Blood pressure is the pressure of the blood against the blood vessel walls each time the heart contracts (squeezes) to pump blood through the body. High blood pressure is also called hypertension. During pregnancy, severe or uncontrolled hypertension can cause complications for you and your baby.
Chronic hypertension is high blood pressure that was present before you became pregnant or that occurs in the 20 weeks of your pregnancy. If you took blood pressure medication before you became pregnant, even if your blood pressure is normal, you have chronic hypertension.
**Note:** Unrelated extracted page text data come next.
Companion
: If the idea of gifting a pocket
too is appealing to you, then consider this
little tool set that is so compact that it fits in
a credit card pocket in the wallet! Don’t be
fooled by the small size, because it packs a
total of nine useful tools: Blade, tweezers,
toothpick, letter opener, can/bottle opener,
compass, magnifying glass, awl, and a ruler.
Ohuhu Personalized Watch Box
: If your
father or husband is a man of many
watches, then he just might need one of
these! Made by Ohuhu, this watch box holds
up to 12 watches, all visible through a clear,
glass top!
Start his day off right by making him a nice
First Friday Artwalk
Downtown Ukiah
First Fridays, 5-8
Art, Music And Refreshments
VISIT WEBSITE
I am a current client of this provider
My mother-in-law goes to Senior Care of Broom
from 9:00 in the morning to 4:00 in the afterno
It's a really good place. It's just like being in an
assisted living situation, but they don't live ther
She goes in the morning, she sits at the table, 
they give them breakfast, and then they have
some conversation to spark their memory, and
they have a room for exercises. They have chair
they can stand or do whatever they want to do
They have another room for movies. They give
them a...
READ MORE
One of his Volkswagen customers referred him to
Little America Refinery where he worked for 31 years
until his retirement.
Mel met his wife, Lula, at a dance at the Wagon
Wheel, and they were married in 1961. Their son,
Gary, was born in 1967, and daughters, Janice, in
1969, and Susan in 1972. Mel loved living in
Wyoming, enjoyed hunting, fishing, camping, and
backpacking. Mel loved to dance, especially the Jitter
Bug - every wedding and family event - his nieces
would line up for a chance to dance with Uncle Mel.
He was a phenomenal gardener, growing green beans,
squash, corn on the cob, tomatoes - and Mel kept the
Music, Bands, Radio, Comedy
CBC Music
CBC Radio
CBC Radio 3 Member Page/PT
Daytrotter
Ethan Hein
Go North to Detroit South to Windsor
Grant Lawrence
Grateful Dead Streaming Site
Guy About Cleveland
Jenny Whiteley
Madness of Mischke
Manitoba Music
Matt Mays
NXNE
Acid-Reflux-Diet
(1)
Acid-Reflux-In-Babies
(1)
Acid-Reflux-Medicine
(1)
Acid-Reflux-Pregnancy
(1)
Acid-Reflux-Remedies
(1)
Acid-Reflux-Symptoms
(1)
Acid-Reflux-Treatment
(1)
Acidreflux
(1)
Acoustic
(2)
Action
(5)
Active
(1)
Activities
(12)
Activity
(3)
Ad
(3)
Gestational hypertension is high blood pressure that first occurs after 20 weeks of pregnancy. Although gestational hypertension usually goes away after childbirth, it may increase the risk of developing hypertension in the future.
Risks of hypertension during pregnancy
High blood pressure during pregnancy can place extra stress on your heart and kidneys and can increase your risk of heart disease, kidney disease and stroke. Other possible complications include:
- Fetal growth restriction – high blood pressure can decrease the flow of nutrients to the baby through the placenta. The baby may have growth problems as a result.
- Preeclampsia – this condition is more likely to occur in women with chronic high blood pressure.
- Preterm delivery – if the placenta is not providing enough nutrients and oxygen to your baby, it may be decided that early delivery is better for your baby than allowing the pregnancy to continue.
- Placental abruption – this condition, in which the placenta prematurely detaches from the wall of the uterus, is a medical emergency that requires immediate treatment.
- Cesarean delivery – women with hypertension are more likely to have a cesarean delivery than women with normal blood pressure.
Treatments for chronic hypertension during pregnancy
Your blood pressure will be monitored closely through pregnancy. You may need to monitor your blood pressure at home. Ultrasound exams may be done throughout pregnancy to track the growth of your baby. If growth problems are suspected, you may have additional tests that monitor the baby’s health. This testing usually begins in the third trimester of pregnancy.
If your hypertension is mild, your blood pressure may stay that way of even return to normal during pregnancy and your medication may be stopped or your dosage decreased. If you have sever hypertension or have health problems related to your hypertension, you may need to start or continue taking blood pressure medication during pregnancy.